Aim of the exercise: Report each line of the entries that includes "none" by copying it.

Revision comparison data:
· · ·
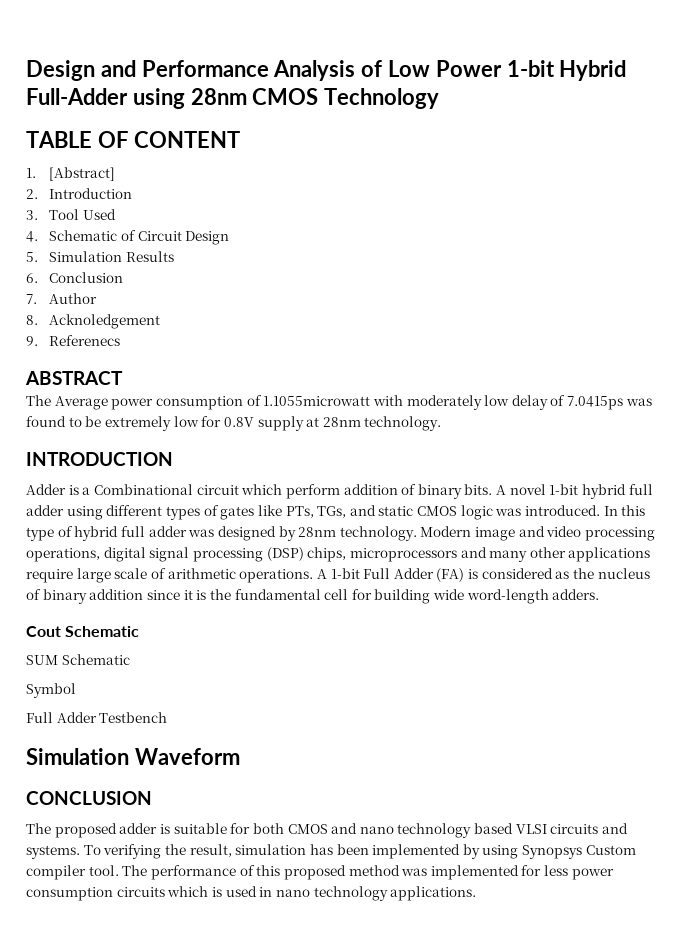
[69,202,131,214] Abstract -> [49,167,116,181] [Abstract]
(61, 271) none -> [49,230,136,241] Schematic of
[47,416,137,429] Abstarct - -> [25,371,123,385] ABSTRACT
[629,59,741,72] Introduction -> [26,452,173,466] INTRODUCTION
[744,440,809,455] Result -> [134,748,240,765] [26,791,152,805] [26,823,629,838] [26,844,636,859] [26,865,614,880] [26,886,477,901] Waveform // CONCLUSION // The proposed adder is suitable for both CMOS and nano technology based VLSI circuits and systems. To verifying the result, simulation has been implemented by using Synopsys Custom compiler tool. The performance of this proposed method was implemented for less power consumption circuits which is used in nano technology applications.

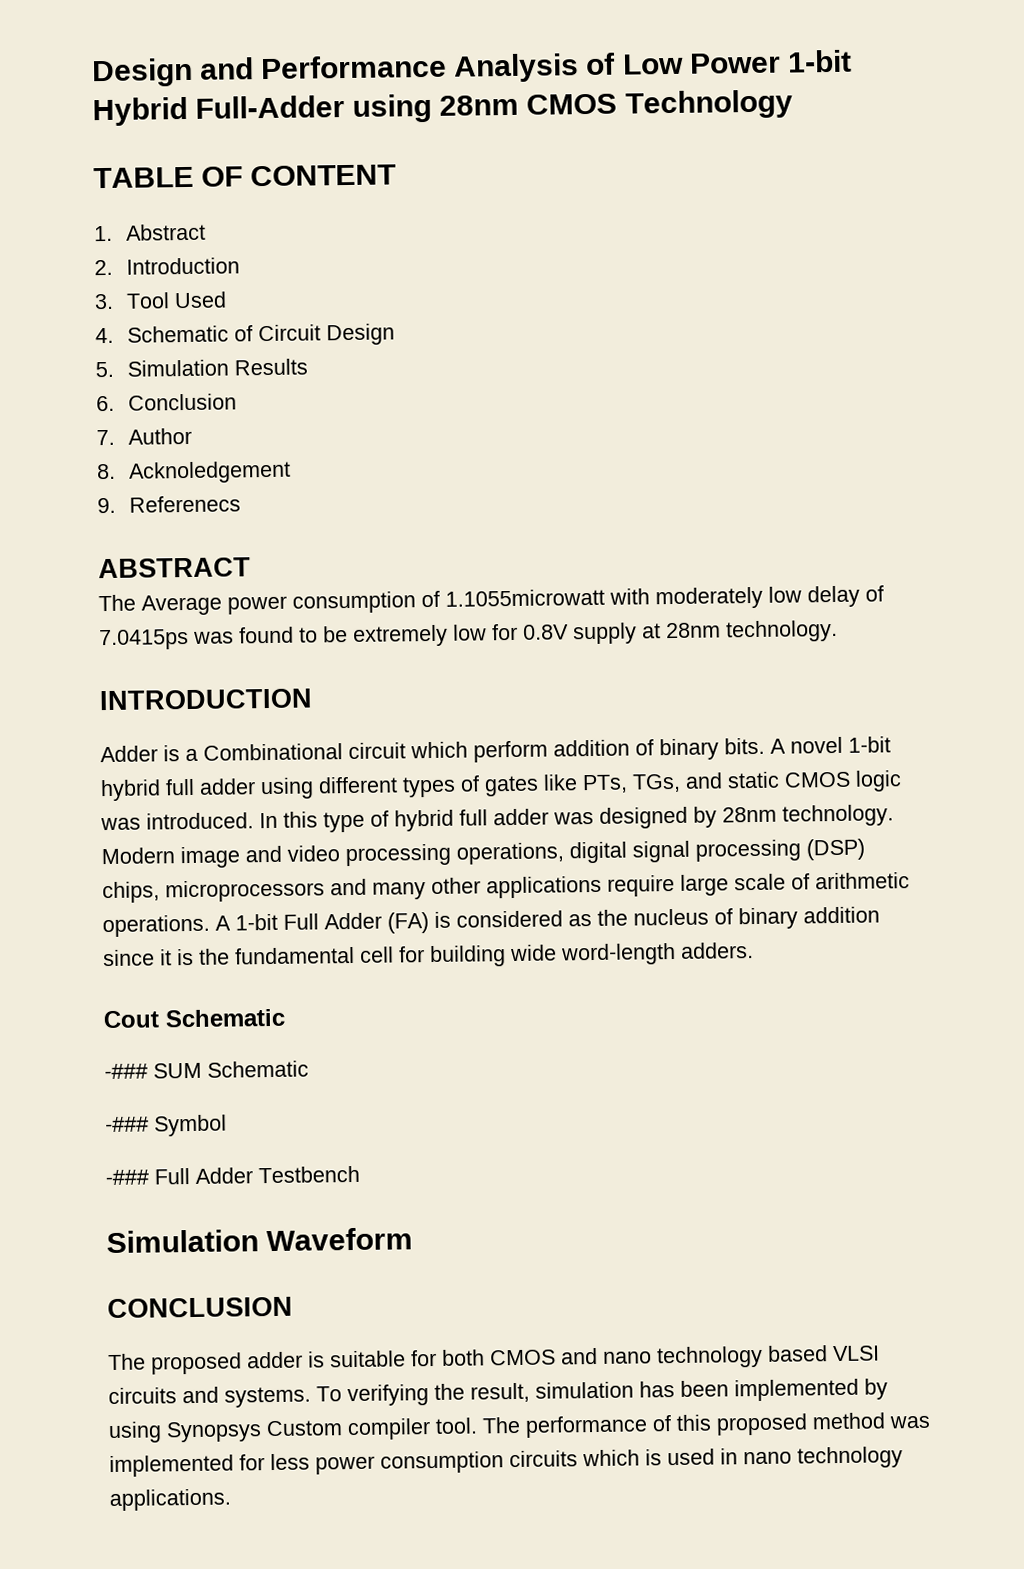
[49,167,116,181] [Abstract] -> [126,223,207,241] Abstract
(140, 631) none -> [104,1063,148,1080] -###
(130, 659) none -> [105,1116,149,1133] -###
(76, 690) none -> [105,1169,149,1186] -###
· · ·
Response box:
(61, 271) none -> [49,230,136,241] Schematic of
(140, 631) none -> [104,1063,148,1080] -###
(130, 659) none -> [105,1116,149,1133] -###
(76, 690) none -> [105,1169,149,1186] -###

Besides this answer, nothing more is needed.